EPA’s pronouncement that ‘air is getting cleaner’ shows impact of nuclear power plants

WASHINGTON – April 16, 2004 — The U.S. Environmental Protection Agency (EPA) identified areas of the United States that have not attained more stringent air-quality standards established under the federal Clean Air Act. The EPA announced that nearly 2,700 of the nation’s 3,000-plus counties are meeting the agency’s new eight-hour standard for levels of ozone, or smog.

Approximately 100 metropolitan areas, including part or all of 474 counties, are designated as being in “non-attainment” for either failing to meet the eight-hour ozone standard or for causing a downwind county to fail. Nuclear Energy Institute Executive Vice President Angie Howard made this statement

“Notably, in making today’s announcement, EPA Administrator Mike Leavitt emphasizes that, ‘The air is getting cleaner.’ It is not happenstance that the nation’s strides in cleaning the air over the past 20 years coincide with dozens of nuclear power plants coming on-line and producing huge amounts of emission-free electricity.

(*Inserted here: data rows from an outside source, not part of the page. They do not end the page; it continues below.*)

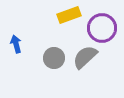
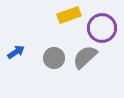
blue arrow: moved 8 px down; rotated 72 degrees clockwise
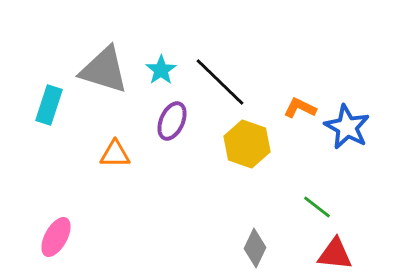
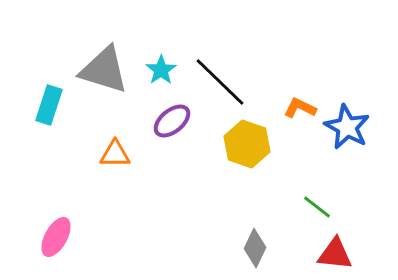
purple ellipse: rotated 27 degrees clockwise
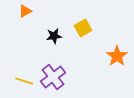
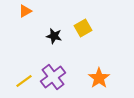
black star: rotated 21 degrees clockwise
orange star: moved 18 px left, 22 px down
yellow line: rotated 54 degrees counterclockwise
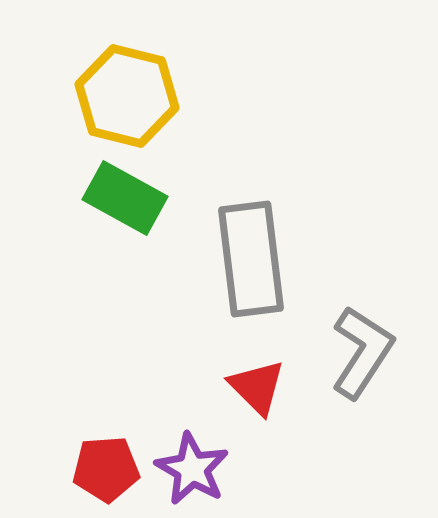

“The 103 nuclear power plants operating across the country supply three- fourths of the electricity from sources that don’t emit pollutants into the air. Nuclear energy has proven itself to be absolutely vital in helping to meet the nation’s growing electricity needs and helping to clean the air.

“One of the best and most recent pieces of evidence of the clean-air benefits of nuclear energy is the EPA’s own ‘1999-2002 Progress Report’ jointly issued in March 2003 by the Ozone Transport Commission. The report shows that power producers have been shifting electricity production to emission-free nuclear power plants from other sources. A benefit of this change is that more nuclear power helps the electric utility sector comply with federal air pollution laws.

Specifically, in examining how compliance with the ozone standard is being achieved, the report states that ‘significant increases in nuclear generation indicate that fossil fuel generation is more likely to have shifted to the nuclear sector.’ (See http://www.epa.gov/airmarkets/otc/otcreport.pdf)

“As air quality standards grow more stringent, the nation’s need for nuclear energy will only continue to grow.”